Problem to solve ▸
Please copy the data below exactly; none of the pictures in it belong in the copy.

Dataset records:
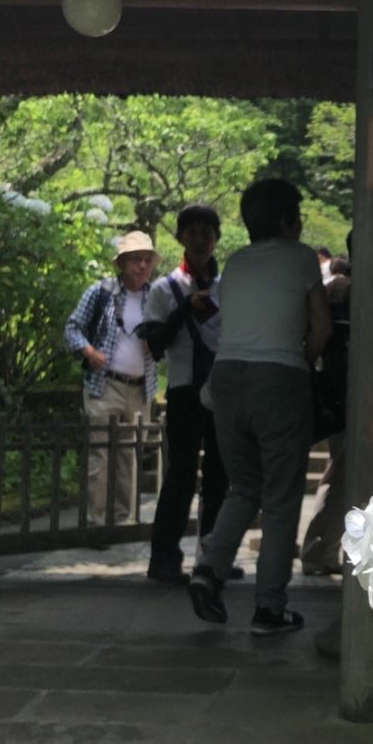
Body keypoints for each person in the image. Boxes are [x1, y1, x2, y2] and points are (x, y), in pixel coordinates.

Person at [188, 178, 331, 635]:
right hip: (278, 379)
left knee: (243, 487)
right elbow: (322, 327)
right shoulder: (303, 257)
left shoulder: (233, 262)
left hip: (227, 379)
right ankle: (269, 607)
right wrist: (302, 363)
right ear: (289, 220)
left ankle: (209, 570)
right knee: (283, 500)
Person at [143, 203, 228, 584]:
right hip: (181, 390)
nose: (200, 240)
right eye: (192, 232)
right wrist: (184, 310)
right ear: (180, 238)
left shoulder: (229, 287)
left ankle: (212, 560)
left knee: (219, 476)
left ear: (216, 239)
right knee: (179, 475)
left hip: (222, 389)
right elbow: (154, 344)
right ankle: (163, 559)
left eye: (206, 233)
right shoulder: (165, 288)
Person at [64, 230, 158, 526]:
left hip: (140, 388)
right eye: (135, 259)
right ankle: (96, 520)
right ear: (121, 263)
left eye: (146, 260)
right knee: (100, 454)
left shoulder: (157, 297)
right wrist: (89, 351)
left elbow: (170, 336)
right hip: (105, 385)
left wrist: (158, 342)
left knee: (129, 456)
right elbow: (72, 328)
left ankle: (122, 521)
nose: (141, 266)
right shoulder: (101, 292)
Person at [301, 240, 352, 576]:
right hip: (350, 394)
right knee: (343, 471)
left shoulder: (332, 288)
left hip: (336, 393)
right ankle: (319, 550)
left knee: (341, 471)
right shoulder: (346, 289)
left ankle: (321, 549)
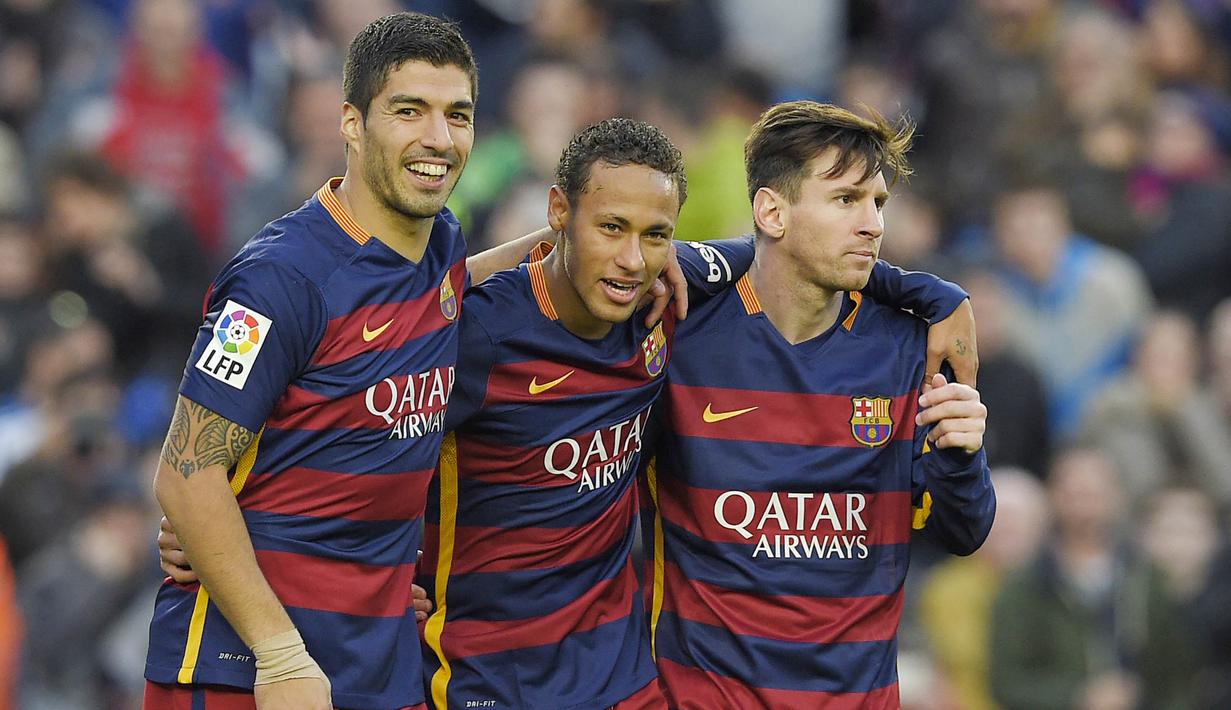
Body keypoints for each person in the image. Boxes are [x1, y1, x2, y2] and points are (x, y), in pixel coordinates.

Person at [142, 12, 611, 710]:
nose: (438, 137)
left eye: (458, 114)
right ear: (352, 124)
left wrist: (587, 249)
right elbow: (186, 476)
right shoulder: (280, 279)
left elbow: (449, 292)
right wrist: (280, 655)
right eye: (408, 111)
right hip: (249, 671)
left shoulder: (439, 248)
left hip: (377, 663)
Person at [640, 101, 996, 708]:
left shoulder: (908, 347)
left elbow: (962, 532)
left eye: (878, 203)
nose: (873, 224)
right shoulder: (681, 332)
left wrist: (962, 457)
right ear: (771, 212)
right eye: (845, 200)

Your response ▸
Body keypoints for each person in the image. Boxes are [x1, y1, x2, y2] and points are (x, y), in pixel coordinates.

Person at [188, 178, 331, 635]:
right hip: (278, 379)
left knee: (243, 487)
right elbow: (322, 327)
right shoulder: (303, 257)
left shoulder: (233, 262)
left hip: (227, 379)
right ankle: (269, 607)
right wrist: (302, 363)
right ear: (289, 220)
left ankle: (209, 570)
right knee: (283, 500)
Person at [143, 203, 228, 584]:
right hip: (181, 390)
nose: (200, 240)
right eye: (192, 232)
right wrist: (184, 310)
right ear: (180, 238)
left shoulder: (229, 287)
left ankle: (212, 560)
left knee: (219, 476)
left ear: (216, 239)
right knee: (179, 475)
left hip: (222, 389)
right elbow: (154, 344)
right ankle: (163, 559)
left eye: (206, 233)
right shoulder: (165, 288)
Person at [64, 230, 158, 526]:
left hip: (140, 388)
right eye: (135, 259)
right ankle: (96, 520)
right ear: (121, 263)
left eye: (146, 260)
right knee: (100, 454)
left shoulder: (157, 297)
right wrist: (89, 351)
left elbow: (170, 336)
right hip: (105, 385)
left wrist: (158, 342)
left knee: (129, 456)
right elbow: (72, 328)
left ankle: (122, 521)
nose: (141, 266)
right shoulder: (101, 292)
Person at [301, 240, 352, 576]:
right hip: (350, 394)
right knee: (343, 471)
left shoulder: (332, 288)
left hip: (336, 393)
right ankle: (319, 550)
left knee: (341, 471)
right shoulder: (346, 289)
left ankle: (321, 549)
Body keypoints for each person in the image. Boxes are [x1, y1, x2, y2] and points are (x, y), in pixel coordinates.

Person at [142, 12, 611, 710]:
nose: (438, 137)
left eye: (458, 114)
right ear: (352, 124)
left wrist: (587, 249)
right elbow: (186, 476)
right shoulder: (280, 279)
left elbow: (449, 292)
right wrist: (280, 655)
right eye: (408, 111)
right hip: (249, 671)
left shoulder: (439, 248)
left hip: (377, 663)
Person at [640, 101, 996, 708]:
left shoulder: (908, 347)
left elbow: (962, 532)
left eye: (878, 203)
nose: (873, 224)
right shoulder: (681, 332)
left wrist: (962, 457)
right ear: (771, 212)
right eye: (845, 200)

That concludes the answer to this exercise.